By all accounts, sales in traditional machine vision equipment markets should begin to pick up by the second half of the year as electronics and semiconductor industries come out of their slumps.
Mergers will continue in imaging, as with other technology segments, the experts agreed, and they will follow the pattern of 1998 consolidation: competitors finding common ground.
Two key 1998 imaging mergers were Roper Inc.'s summer acquisition of camera manufacturers Princeton Instruments Inc. and Photometrics Ltd., and board manufacturer Coreco Inc.'s more recent acquisition of its competitor, Dipix Technologies Inc. The result in each case was the creation of a single company with a wider product line, not the disappearance of competitive technologies from the marketplace.
Key technologies to watch will be complementary metal oxide semiconductor imagers; charge-coupled devices with high dynamic range and sensitivity; host-based computer machine vision; improvements in image processing hardware and software; and the blossoming of the IEEE 1394 ("FireWire") bus.
Optics: Classic technology endures
The last several years have produced several new optics technologies, but the optics industry continues to make its revenues largely on classical optics, a trend that is expected to continue in 1999.
"For every exotic application, there are 50 simple ones," said Ken Moore, president of Focus Software Inc. "Classical optics is doing well, including centered optical systems and lens design."
Industry-watchers said the Asian economy affected optics, especially manufacturers strongly tied to imaging. While the imaging companies predicted a third-quarter turnaround in sales, optics manufacturers were divided about when that turnaround would trickle down to the component level.

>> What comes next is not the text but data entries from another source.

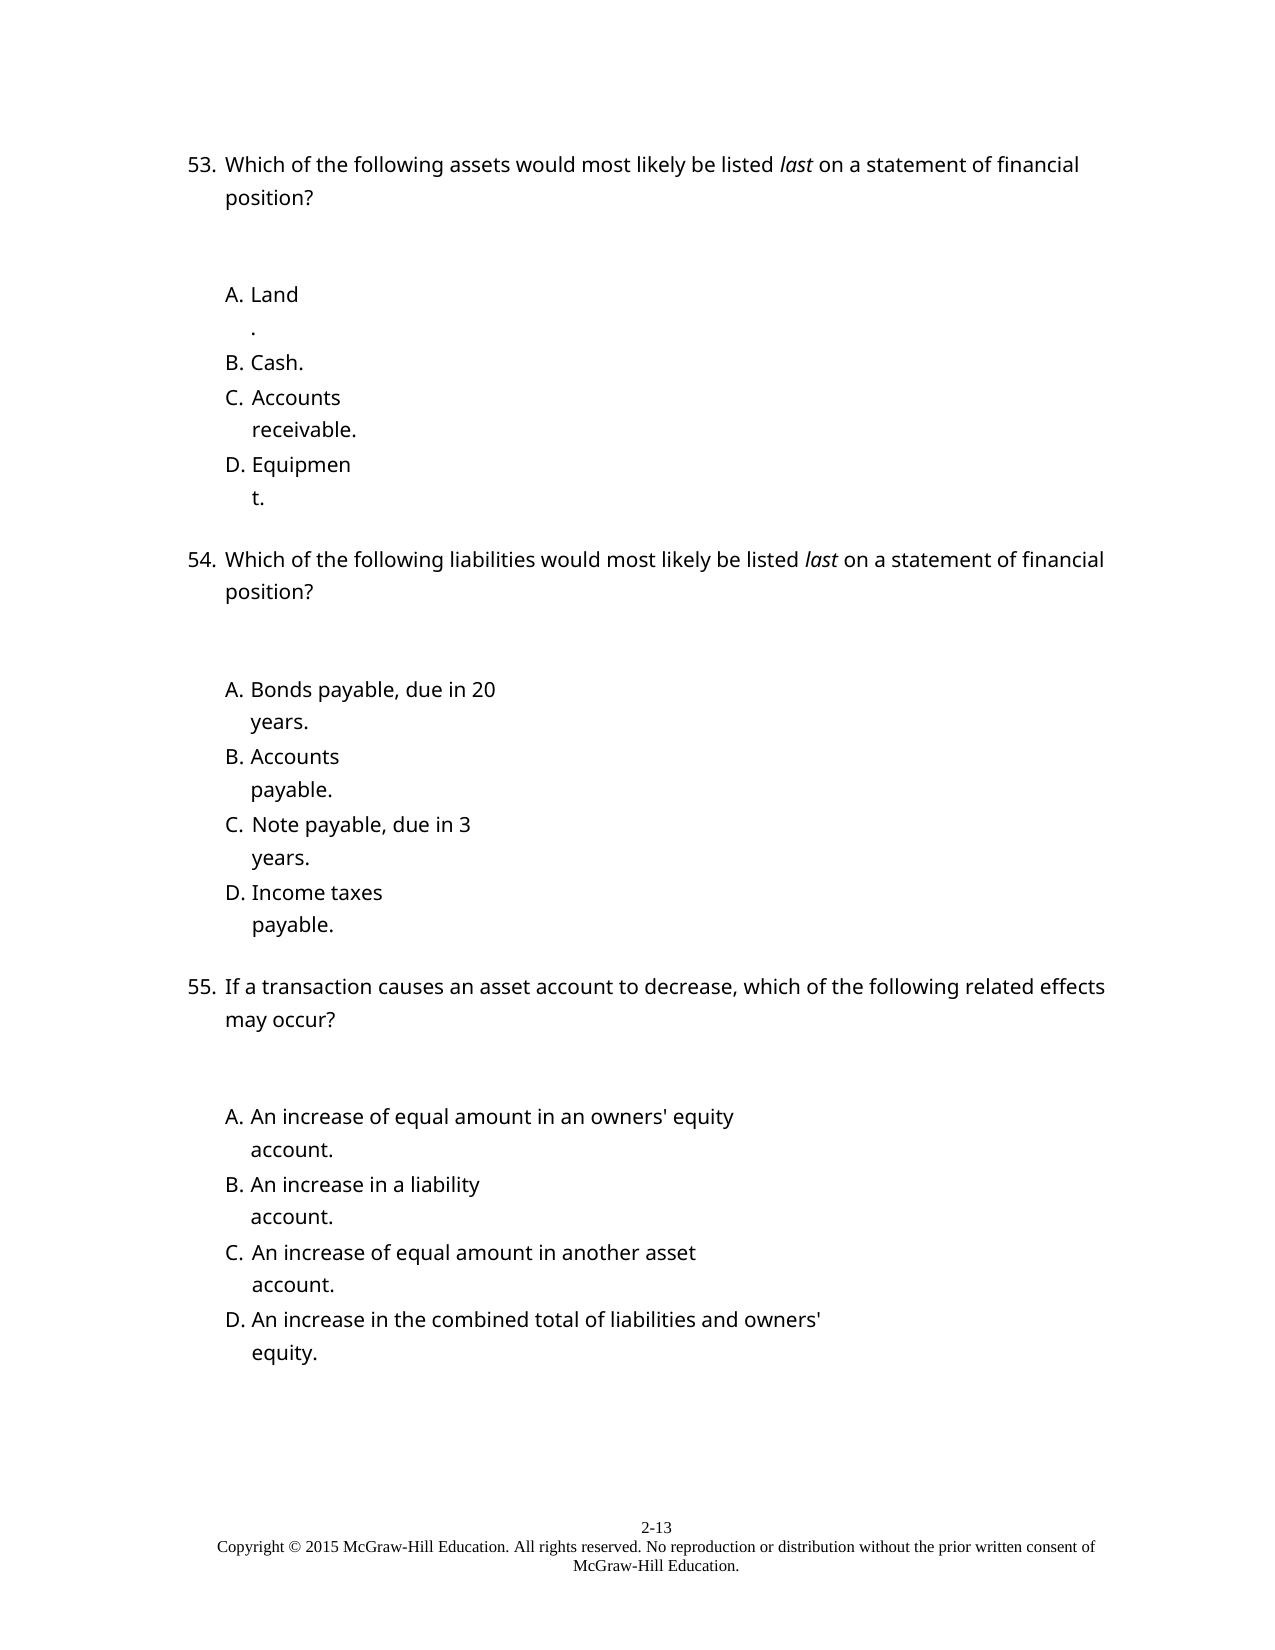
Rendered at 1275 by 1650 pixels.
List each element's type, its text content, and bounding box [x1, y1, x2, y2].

table_header 54. [188, 545, 225, 943]
table_header Which of the following liabilities would most likely be listed last on a statement of financial position? [225, 545, 1125, 943]
table_header If a transaction causes an asset account to decrease, which of the following related effects may occur? [225, 972, 1125, 1370]
table_header 55. [188, 972, 225, 1370]
table_header Which of the following assets would most likely be listed last on a statement of financial position? [225, 150, 1125, 516]
table_header 53. [188, 150, 225, 516]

Consolidation has not greatly affected the optics industry in the past year, and in fact the trend appears to be toward building alliances but remaining separate. Lightpath Technologies Inc. and Rodenstock Prazisionsoptik GmbH are examples of optics companies that sought technology and marketing alliances with specific customers or competitors to help develop new technologies and markets. Experts see this type of money-saving alliance continuing into 1999.

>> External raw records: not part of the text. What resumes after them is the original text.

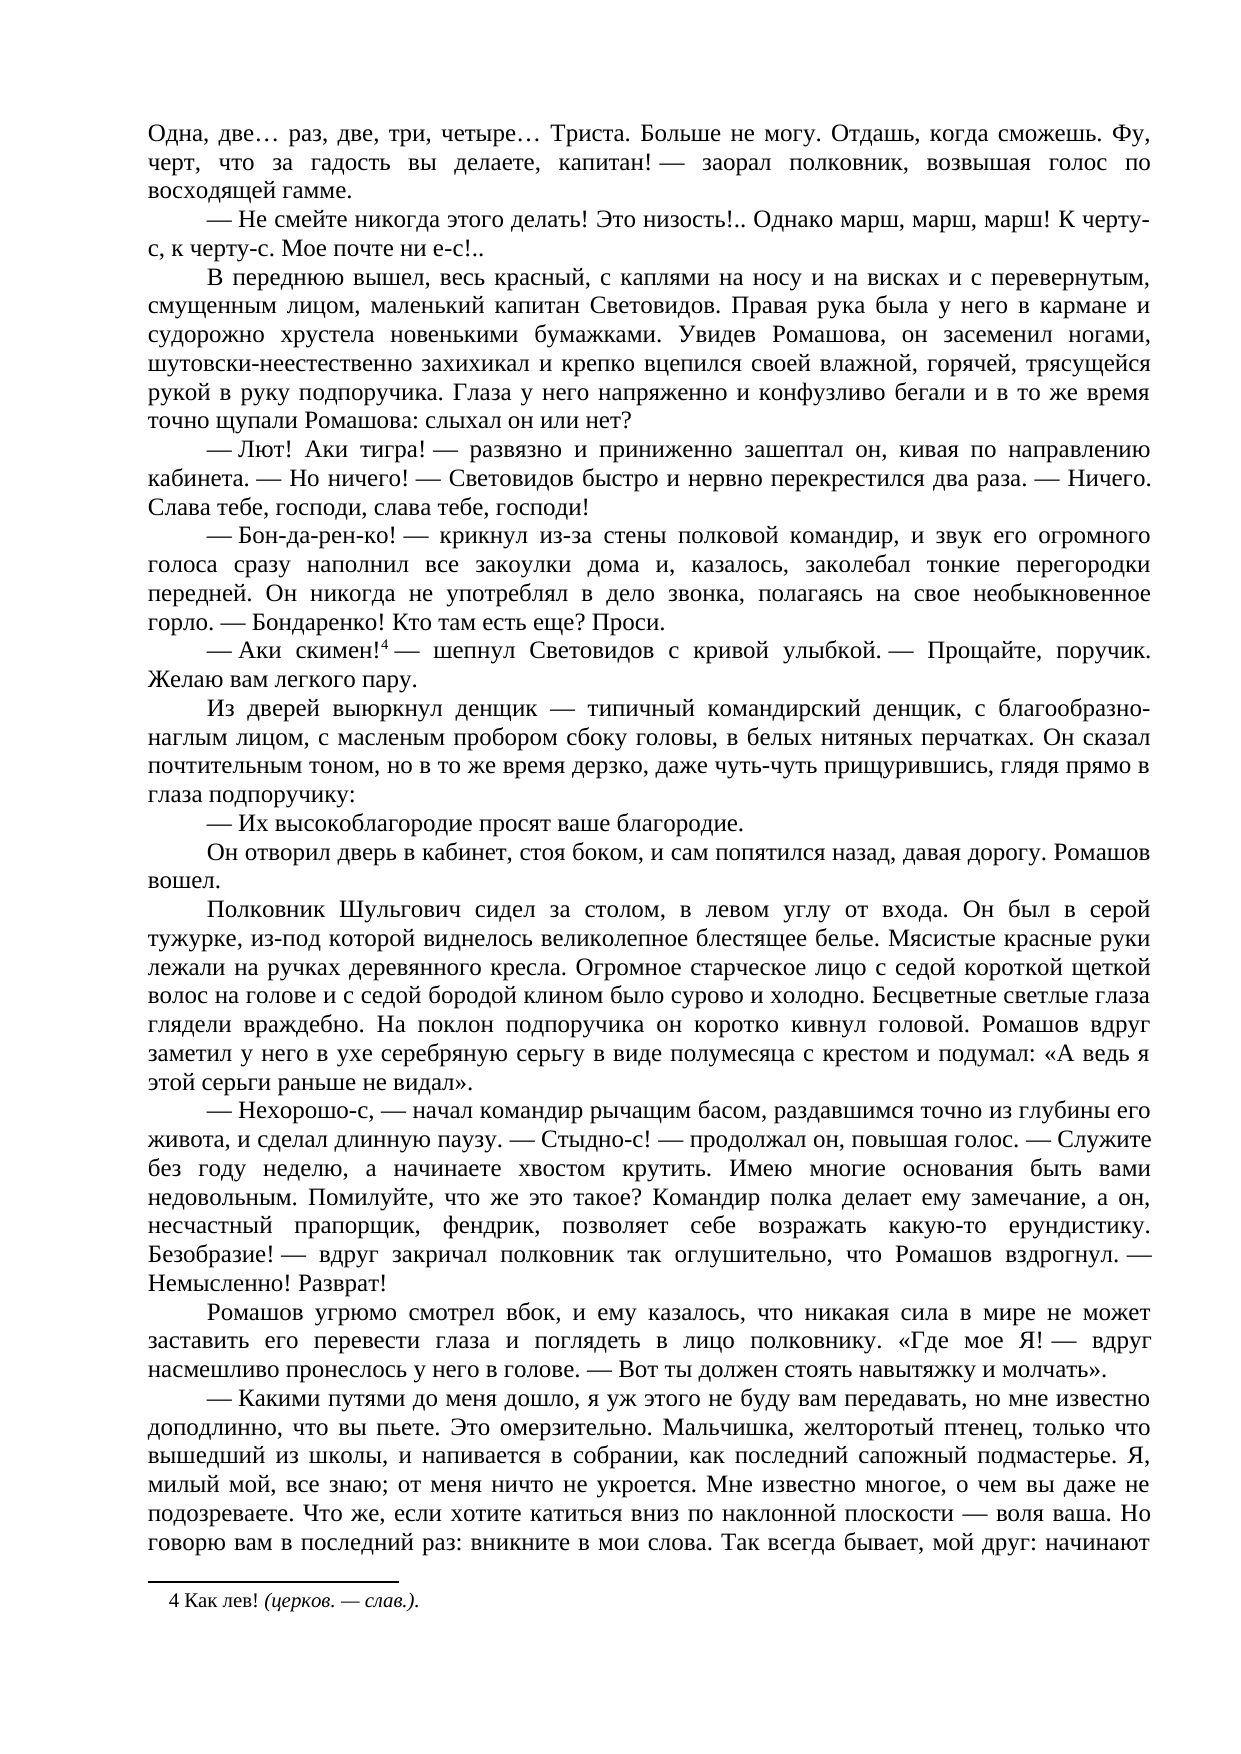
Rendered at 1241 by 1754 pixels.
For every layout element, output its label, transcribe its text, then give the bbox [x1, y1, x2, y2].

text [148, 118, 1152, 204]
text — Их высокоблагородие просят ваше благородие. [148, 808, 1152, 837]
text Из дверей выюркнул денщик — типичный командирский денщик, с благообразно-наглым лицом, с масленым пробором сбоку головы, в белых нитяных перчатках. Он сказал почтительным тоном, но в то же время дерзко, даже чуть-чуть прищурившись, глядя прямо в глаза подпоручику: [148, 693, 1152, 808]
text — Лют! Аки тигра! — развязно и приниженно зашептал он, кивая по направлению кабинета. — Но ничего! — Световидов быстро и нервно перекрестился два раза. — Ничего. Слава тебе, господи, слава тебе, господи! [148, 434, 1152, 521]
text — Не смейте никогда этого делать! Это низость!.. Однако марш, марш, марш! К черту-с, к черту-с. Мое почте ни е-с!.. [148, 204, 1152, 262]
text В переднюю вышел, весь красный, с каплями на носу и на висках и с перевернутым, смущенным лицом, маленький капитан Световидов. Правая рука была у него в кармане и судорожно хрустела новенькими бумажками. Увидев Ромашова, он засеменил ногами, шутовски-неестественно захихикал и крепко вцепился своей влажной, горячей, трясущейся рукой в руку подпоручика. Глаза у него напряженно и конфузливо бегали и в то же время точно щупали Ромашова: слыхал он или нет? [148, 262, 1152, 434]
text — Бон-да-рен-ко! — крикнул из-за стены полковой командир, и звук его огромного голоса сразу наполнил все закоулки дома и, казалось, заколебал тонкие перегородки передней. Он никогда не употреблял в дело звонка, полагаясь на свое необыкновенное горло. — Бондаренко! Кто там есть еще? Проси. [148, 521, 1152, 636]
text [148, 1383, 1152, 1556]
text — Нехорошо-с, — начал командир рычащим басом, раздавшимся точно из глубины его живота, и сделал длинную паузу. — Стыдно-с! — продолжал он, повышая голос. — Служите без году неделю, а начинаете хвостом крутить. Имею многие основания быть вами недовольным. Помилуйте, что же это такое? Командир полка делает ему замечание, а он, несчастный прапорщик, фендрик, позволяет себе возражать какую-то ерундистику. Безобразие! — вдруг закричал полковник так оглушительно, что Ромашов вздрогнул. — Немысленно! Разврат! [148, 1096, 1152, 1297]
text Он отворил дверь в кабинет, стоя боком, и сам попятился назад, давая дорогу. Ромашов вошел. [148, 837, 1152, 894]
text Ромашов угрюмо смотрел вбок, и ему казалось, что никакая сила в мире не может заставить его перевести глаза и поглядеть в лицо полковнику. «Где мое Я! — вдруг насмешливо пронеслось у него в голове. — Вот ты должен стоять навытяжку и молчать». [148, 1297, 1152, 1383]
text Полковник Шульгович сидел за столом, в левом углу от входа. Он был в серой тужурке, из-под которой виднелось великолепное блестящее белье. Мясистые красные руки лежали на ручках деревянного кресла. Огромное старческое лицо с седой короткой щеткой волос на голове и с седой бородой клином было сурово и холодно. Бесцветные светлые глаза глядели враждебно. На поклон подпоручика он коротко кивнул головой. Ромашов вдруг заметил у него в ухе серебряную серьгу в виде полумесяца с крестом и подумал: «А ведь я этой серьги раньше не видал». [148, 894, 1152, 1096]
text — Аки скимен! — шепнул Световидов с кривой улыбкой. — Прощайте, поручик. Желаю вам легкого пару. [148, 636, 1152, 693]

Markets that will be important in 1999 include digital imaging, especially consumer and scientific; and high-power laser optics -- if the laser industry's predictions about industrial applications come true.
Optical fiber: Telecom rules
You'd be hard-pressed to find an unhappy optical fiber company executive these days, except maybe from a company whose products are outside the realm of telecommunications. Telecom fiber-related companies had a great year in 1998 and expect more of the same this year.
No one here is complaining about slumps, but the Asian economic crisis and subsequent devaluation have increased price pressure on components. As fiber networks grow and new equipment emerges from the lab, the all-optical network moves closer to the home. Components are a chief part of this advance. Companies that make high-speed routers, optical cross connects and dense wavelength division multiplexing equipment are this year's superstars.
Experts note that the fierce pace of innovation drives consolidation: If you don't have the technology and experience, buy it. Uniphase is the poster child for this philosophy, buying up fiber-related component technologies to broaden its telecommunications product line. Analysts expect Lucent Technologies to join Uniphase soon in the dictionary definition of "acquisitive," having been prevented until recently (under the terms of its organization) from going shopping.
The less optimistic part of the fiber story is the slow sales in nontelecommunications fiber-related products. Aside from some successes in medical laser power delivery, this arena has largely been stagnant or even depressed. While some fiber- sensing applications are poised to jump from laboratory to real world, "specialty optical fiber" manufacturers are still waiting for their so-called "killer app."